----- RECORDS PROVIDED

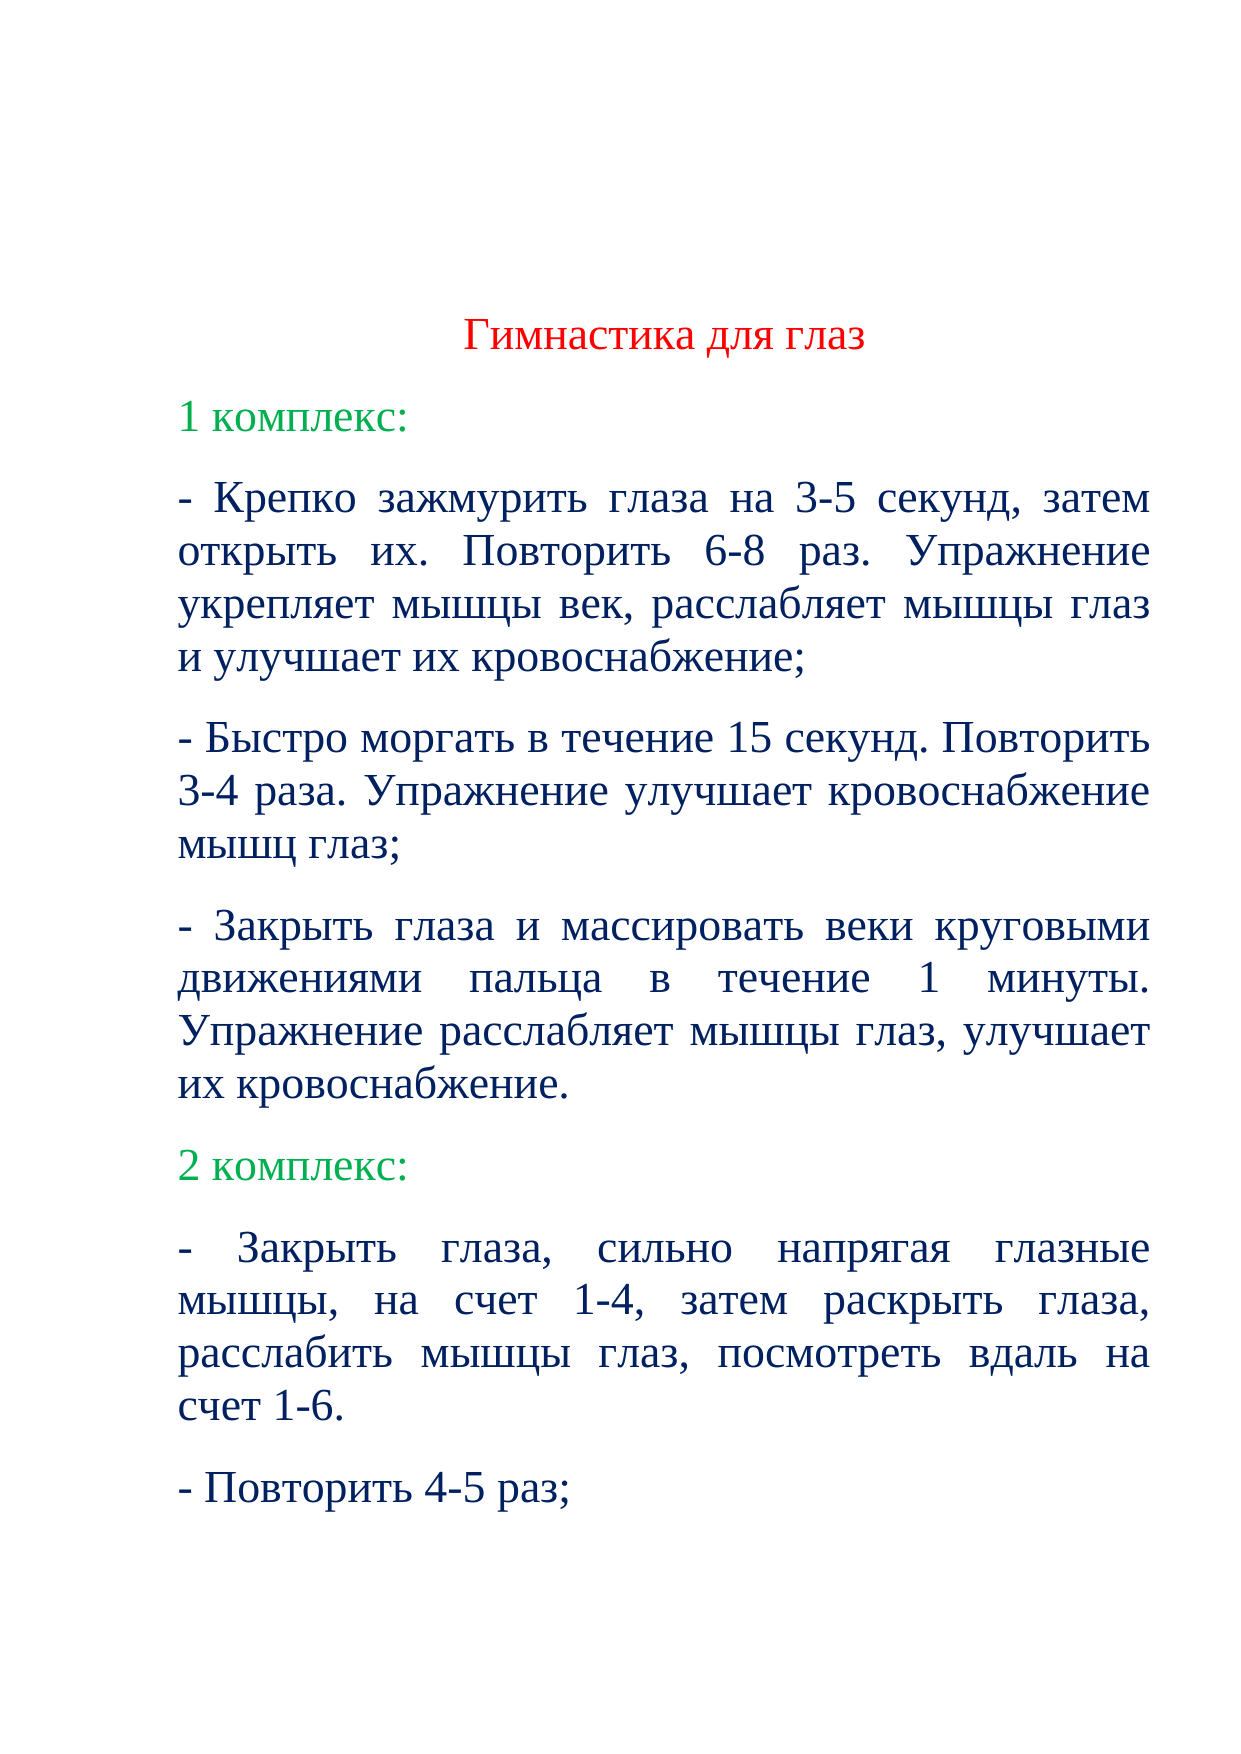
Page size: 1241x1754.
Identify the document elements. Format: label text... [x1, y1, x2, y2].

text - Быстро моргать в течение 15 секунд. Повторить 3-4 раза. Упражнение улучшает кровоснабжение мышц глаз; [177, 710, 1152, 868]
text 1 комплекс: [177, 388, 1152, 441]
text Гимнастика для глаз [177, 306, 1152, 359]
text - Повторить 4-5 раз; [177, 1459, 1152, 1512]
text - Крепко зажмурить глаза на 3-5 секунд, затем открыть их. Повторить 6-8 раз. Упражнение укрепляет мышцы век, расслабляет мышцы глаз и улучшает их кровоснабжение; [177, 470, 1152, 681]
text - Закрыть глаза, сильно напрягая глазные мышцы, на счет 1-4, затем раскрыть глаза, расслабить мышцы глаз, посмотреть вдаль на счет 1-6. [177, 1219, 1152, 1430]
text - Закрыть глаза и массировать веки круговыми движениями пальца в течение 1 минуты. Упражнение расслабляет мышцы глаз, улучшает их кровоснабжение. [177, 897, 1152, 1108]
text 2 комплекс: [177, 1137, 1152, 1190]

----------

Leave images out of the retyped records; keep all else exact.

Page size: 1241x1754.
Identify the document elements. Format: label text... [x1, y1, x2, y2].

text - Быстро моргать в течение 15 секунд. Повторить 3-4 раза. Упражнение улучшает кровоснабжение мышц глаз; [177, 710, 1152, 868]
text 1 комплекс: [177, 388, 1152, 441]
text Гимнастика для глаз [177, 306, 1152, 359]
text - Повторить 4-5 раз; [177, 1459, 1152, 1512]
text - Крепко зажмурить глаза на 3-5 секунд, затем открыть их. Повторить 6-8 раз. Упражнение укрепляет мышцы век, расслабляет мышцы глаз и улучшает их кровоснабжение; [177, 470, 1152, 681]
text - Закрыть глаза, сильно напрягая глазные мышцы, на счет 1-4, затем раскрыть глаза, расслабить мышцы глаз, посмотреть вдаль на счет 1-6. [177, 1219, 1152, 1430]
text - Закрыть глаза и массировать веки круговыми движениями пальца в течение 1 минуты. Упражнение расслабляет мышцы глаз, улучшает их кровоснабжение. [177, 897, 1152, 1108]
text 2 комплекс: [177, 1137, 1152, 1190]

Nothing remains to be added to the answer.